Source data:

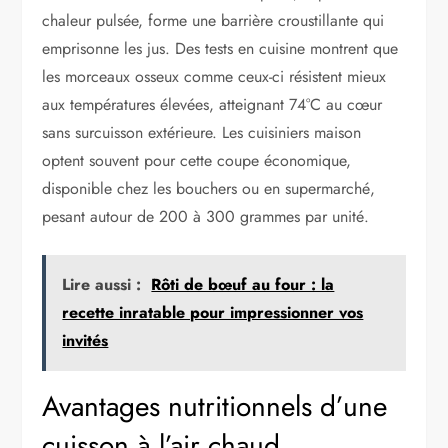
chaleur pulsée, forme une barrière croustillante qui
emprisonne les jus. Des tests en cuisine montrent que
les morceaux osseux comme ceux-ci résistent mieux
aux températures élevées, atteignant 74°C au cœur
sans surcuisson extérieure. Les cuisiniers maison
optent souvent pour cette coupe économique,
disponible chez les bouchers ou en supermarché,
pesant autour de 200 à 300 grammes par unité.
Lire aussi :
Rôti de bœuf au four : la
recette inratable pour impressionner vos
invités
Avantages nutritionnels d’une
cuisson à l’air chaud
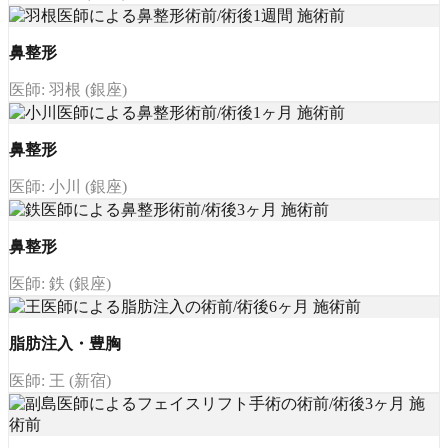
鼻整形
医師: 羽根 (銀座)
鼻整形
医師: 小川 (銀座)
鼻整形
医師: 鉄 (銀座)
脂肪注入・豊胸
医師: 王 (新宿)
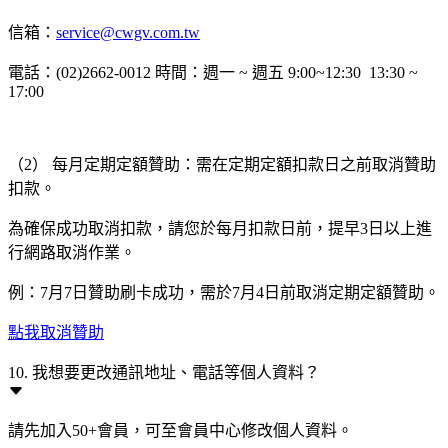
信箱：
service@cwgv.com.tw
電話：(02)2662-0012 時間：週一 ~ 週五 9:00~12:30 13:30 ~
17:00
（2） 每月定期定額贊助：需在定期定額扣款日之前取消贊助
扣款。
為確保成功取消扣款，請您於每月扣款日前，提早3日以上進
行網路取消作業。
例：7月7日贊助刷卡成功，需於7月4日前取消定期定額贊助。
點我取消贊助
10. 我想要更改通訊地址、電話等個人資料？
請先加入50+會員，可至會員中心修改個人資料。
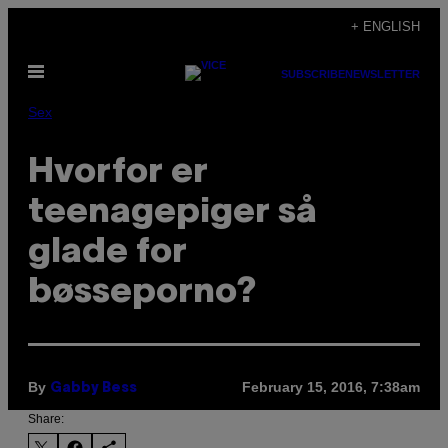
Skip
+ ENGLISH
to
Open
content
SUBSCRIBE
NEWSLETTER
Menu
Sex
Hvorfor er
teenagepiger så
glade for
bøsseporno?
By
February 15, 2016, 7:38am
Gabby Bess
Share:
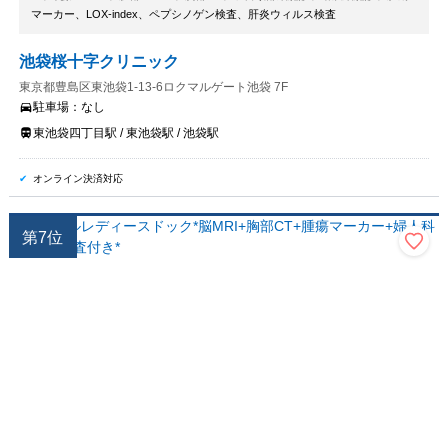
マーカー、LOX-index、ペプシノゲン検査、肝炎ウィルス検査
池袋桜十字クリニック
東京都豊島区東池袋1-13-6ロクマルゲート池袋 7F
駐車場：
なし
東池袋四丁目駅 / 東池袋駅 / 池袋駅
オンライン決済対応
第
7
位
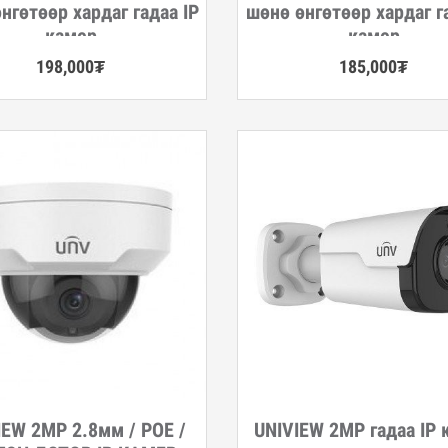
нгөтөөр хардаг гадаа IP
шөнө өнгөтөөр хардаг г
камер
камер
198,000
₮
185,000
₮
IEW 2MP 2.8мм / POE /
UNIVIEW 2MP гадаа IP 
гэрэнгүй
Дэлгэрэнгүй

§ **WORK INSTRUCTIONS**
Write out the text from every row above again, word for word, and leave the pictures out.

§ **THE COMPLETED TASK**
chaleur pulsée, forme une barrière croustillante qui
emprisonne les jus. Des tests en cuisine montrent que
les morceaux osseux comme ceux-ci résistent mieux
aux températures élevées, atteignant 74°C au cœur
sans surcuisson extérieure. Les cuisiniers maison
optent souvent pour cette coupe économique,
disponible chez les bouchers ou en supermarché,
pesant autour de 200 à 300 grammes par unité.
Lire aussi :
Rôti de bœuf au four : la
recette inratable pour impressionner vos
invités
Avantages nutritionnels d’une
cuisson à l’air chaud
鼻整形
医師: 羽根 (銀座)
鼻整形
医師: 小川 (銀座)
鼻整形
医師: 鉄 (銀座)
脂肪注入・豊胸
医師: 王 (新宿)
信箱：
service@cwgv.com.tw
電話：(02)2662-0012 時間：週一 ~ 週五 9:00~12:30 13:30 ~
17:00
（2） 每月定期定額贊助：需在定期定額扣款日之前取消贊助
扣款。
為確保成功取消扣款，請您於每月扣款日前，提早3日以上進
行網路取消作業。
例：7月7日贊助刷卡成功，需於7月4日前取消定期定額贊助。
點我取消贊助
10. 我想要更改通訊地址、電話等個人資料？
請先加入50+會員，可至會員中心修改個人資料。
Skip
+ ENGLISH
to
Open
content
SUBSCRIBE
NEWSLETTER
Menu
Sex
Hvorfor er
teenagepiger så
glade for
bøsseporno?
By
February 15, 2016, 7:38am
Gabby Bess
Share:
マーカー、LOX-index、ペプシノゲン検査、肝炎ウィルス検査
池袋桜十字クリニック
東京都豊島区東池袋1-13-6ロクマルゲート池袋 7F
駐車場：
なし
東池袋四丁目駅 / 東池袋駅 / 池袋駅
オンライン決済対応
第
7
位
нгөтөөр хардаг гадаа IP
шөнө өнгөтөөр хардаг г
камер
камер
198,000
₮
185,000
₮
IEW 2MP 2.8мм / POE /
UNIVIEW 2MP гадаа IP 
гэрэнгүй
Дэлгэрэнгүй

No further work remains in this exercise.